Planar liquid crystal optics for simultaneously surface displaying and diffraction-limited focusing
Shao Zhenglong,
Xie Xin,
Zhou Yingjie,
Zhang Xiaohu,
Du Wenjuan,
Fan Fan,
Tang Dongliang
Affiliations
Shao Zhenglong
Key Laboratory for Micro/Nano Optoelectronic Devices of Ministry of Education & Hunan Provincial Key Laboratory of Low-Dimensional Structural Physics and Devices, School of Physics and Electronics, Hunan University, Changsha410082, China
Xie Xin
Key Laboratory of Light Field Manipulation and Information Acquisition, Ministry of Industry and Information Technology, and Shaanxi Key Laboratory of Optical Information Technology, School of Physical Science and Technology, Northwestern Polytechnical University, Xi’An710129, China
Zhou Yingjie
Key Laboratory for Micro/Nano Optoelectronic Devices of Ministry of Education & Hunan Provincial Key Laboratory of Low-Dimensional Structural Physics and Devices, School of Physics and Electronics, Hunan University, Changsha410082, China
Zhang Xiaohu
Key Laboratory of Optoelectronic Technology and Systems of the Education Ministry of China, Chongqing University, Chongqing400044, China
Du Wenjuan
School of Physics and Optoelectronics, Xiangtan University, Xiangtan411105, China
Fan Fan
Key Laboratory for Micro/Nano Optoelectronic Devices of Ministry of Education & Hunan Provincial Key Laboratory of Low-Dimensional Structural Physics and Devices, School of Physics and Electronics, Hunan University, Changsha410082, China
Tang Dongliang
Key Laboratory for Micro/Nano Optoelectronic Devices of Ministry of Education & Hunan Provincial Key Laboratory of Low-Dimensional Structural Physics and Devices, School of Physics and Electronics, Hunan University, Changsha410082, China
Planar optical elements have attracted widespread attentions because of their precise light modulation.
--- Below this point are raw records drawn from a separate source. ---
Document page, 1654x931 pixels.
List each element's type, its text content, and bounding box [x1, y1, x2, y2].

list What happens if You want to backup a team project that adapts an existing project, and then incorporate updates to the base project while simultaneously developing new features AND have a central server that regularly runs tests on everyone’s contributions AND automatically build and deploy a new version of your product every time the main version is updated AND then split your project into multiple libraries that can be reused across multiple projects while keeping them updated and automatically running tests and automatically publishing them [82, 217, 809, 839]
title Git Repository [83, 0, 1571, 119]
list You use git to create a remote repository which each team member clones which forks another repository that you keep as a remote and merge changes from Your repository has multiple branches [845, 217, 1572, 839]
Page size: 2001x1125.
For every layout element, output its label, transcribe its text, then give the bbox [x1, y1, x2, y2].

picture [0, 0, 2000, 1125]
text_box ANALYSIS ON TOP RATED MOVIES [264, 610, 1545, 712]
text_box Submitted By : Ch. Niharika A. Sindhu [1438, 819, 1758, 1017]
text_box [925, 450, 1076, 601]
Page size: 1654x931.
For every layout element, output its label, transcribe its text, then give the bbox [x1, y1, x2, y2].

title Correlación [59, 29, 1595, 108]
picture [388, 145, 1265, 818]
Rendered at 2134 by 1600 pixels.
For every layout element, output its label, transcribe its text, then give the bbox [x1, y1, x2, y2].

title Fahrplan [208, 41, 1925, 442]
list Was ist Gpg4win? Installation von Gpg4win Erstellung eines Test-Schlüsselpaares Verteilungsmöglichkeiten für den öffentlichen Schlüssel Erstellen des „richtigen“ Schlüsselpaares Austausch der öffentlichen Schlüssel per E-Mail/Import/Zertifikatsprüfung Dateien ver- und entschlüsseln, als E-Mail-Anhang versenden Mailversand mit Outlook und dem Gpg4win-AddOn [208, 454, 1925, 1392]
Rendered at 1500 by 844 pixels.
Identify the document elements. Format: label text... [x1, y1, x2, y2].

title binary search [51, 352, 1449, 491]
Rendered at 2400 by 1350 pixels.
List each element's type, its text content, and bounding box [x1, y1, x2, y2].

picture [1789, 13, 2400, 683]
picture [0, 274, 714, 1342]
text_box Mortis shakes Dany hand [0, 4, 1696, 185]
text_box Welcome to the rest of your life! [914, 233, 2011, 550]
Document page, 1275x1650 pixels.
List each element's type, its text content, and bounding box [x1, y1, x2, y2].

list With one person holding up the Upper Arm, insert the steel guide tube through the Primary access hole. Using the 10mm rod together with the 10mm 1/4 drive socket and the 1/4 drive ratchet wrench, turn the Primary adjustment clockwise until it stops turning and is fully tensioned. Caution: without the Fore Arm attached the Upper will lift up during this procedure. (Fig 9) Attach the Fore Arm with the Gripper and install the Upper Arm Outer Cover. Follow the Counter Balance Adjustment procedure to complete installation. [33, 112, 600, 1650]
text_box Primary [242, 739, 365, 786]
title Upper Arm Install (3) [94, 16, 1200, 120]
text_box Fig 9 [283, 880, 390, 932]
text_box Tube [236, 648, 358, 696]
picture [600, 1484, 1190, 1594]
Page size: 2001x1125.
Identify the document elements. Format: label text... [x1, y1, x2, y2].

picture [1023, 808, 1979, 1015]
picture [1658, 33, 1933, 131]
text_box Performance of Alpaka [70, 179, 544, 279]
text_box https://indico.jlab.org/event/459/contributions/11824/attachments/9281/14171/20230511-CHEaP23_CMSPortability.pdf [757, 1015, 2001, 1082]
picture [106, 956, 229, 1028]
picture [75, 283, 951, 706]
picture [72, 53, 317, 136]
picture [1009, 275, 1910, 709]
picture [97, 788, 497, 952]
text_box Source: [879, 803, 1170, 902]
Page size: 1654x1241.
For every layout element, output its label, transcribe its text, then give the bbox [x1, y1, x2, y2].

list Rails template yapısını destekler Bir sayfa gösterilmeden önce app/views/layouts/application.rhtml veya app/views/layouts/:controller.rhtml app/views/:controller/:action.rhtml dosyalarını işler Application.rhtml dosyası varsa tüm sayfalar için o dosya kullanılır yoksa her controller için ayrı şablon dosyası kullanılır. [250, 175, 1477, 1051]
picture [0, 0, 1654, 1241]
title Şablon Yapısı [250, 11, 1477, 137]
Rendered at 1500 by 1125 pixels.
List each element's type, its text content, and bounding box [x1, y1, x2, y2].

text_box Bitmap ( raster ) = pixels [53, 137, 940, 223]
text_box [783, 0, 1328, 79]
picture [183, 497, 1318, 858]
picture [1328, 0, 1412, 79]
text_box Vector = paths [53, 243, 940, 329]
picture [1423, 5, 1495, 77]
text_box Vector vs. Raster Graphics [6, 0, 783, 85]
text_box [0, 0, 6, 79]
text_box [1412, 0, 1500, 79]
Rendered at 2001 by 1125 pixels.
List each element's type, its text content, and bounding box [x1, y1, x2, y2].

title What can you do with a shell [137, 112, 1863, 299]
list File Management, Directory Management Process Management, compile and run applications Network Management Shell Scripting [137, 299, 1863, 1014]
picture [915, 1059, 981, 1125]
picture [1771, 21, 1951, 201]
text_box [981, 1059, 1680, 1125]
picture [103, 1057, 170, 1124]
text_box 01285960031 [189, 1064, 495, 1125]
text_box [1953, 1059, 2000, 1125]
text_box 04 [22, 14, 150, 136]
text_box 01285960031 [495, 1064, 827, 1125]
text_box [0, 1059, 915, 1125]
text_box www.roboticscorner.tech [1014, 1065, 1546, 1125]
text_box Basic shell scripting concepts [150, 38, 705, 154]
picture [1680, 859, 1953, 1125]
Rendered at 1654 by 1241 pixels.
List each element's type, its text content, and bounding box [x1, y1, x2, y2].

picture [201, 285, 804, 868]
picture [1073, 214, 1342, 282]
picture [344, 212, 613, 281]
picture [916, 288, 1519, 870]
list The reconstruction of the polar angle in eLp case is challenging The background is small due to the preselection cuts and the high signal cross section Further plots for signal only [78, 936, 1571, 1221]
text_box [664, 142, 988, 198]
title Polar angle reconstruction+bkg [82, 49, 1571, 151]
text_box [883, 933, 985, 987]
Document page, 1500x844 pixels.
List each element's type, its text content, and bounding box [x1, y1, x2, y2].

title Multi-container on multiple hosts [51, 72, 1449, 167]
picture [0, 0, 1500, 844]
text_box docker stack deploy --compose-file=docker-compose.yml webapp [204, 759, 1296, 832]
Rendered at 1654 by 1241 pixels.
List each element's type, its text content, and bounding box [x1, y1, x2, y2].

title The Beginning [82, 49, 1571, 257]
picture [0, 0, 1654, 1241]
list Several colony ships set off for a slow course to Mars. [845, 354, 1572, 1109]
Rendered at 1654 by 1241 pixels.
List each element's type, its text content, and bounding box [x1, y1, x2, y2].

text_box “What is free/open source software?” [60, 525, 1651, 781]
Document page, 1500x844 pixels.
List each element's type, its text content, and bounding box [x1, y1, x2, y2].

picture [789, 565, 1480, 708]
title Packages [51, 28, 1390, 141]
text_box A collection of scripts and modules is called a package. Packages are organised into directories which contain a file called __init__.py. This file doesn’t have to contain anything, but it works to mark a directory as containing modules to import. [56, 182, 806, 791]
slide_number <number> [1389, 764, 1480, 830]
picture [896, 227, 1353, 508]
Liquid crystals (LCs) are well known for their applications in the current displaying field, and show great potential in planar optical elements with the development and innovation of LC micro-operation technology. However, previous researches on LC elements mainly involved only one type of optical manipulation, which inevitably limited the functional diversity. In this work, we propose a multifunctional LC element which integrates the surface display into a binary-phase focusing lens by controlling the complex amplitude of the incident light. The light modulation of the anisotropic LC molecule satisfies a sinusoidal variation, which can be regarded as the combination of a continuous amplitude modulation and a binary phase modulation. The element with millimeter size is then fabricated, and the experimental measurements agree well with our design with a high-definition surface pattern and high-quality optical focusing/imaging performance. Furthermore, as the complex amplitude modulation changes from sine to cosine function after rotating the sample by 45°, a bifocal lens with two different focal lengths is also demonstrated. We expect the proposed multifunctional LC elements can find applications in information multiplexing, image displaying, etc.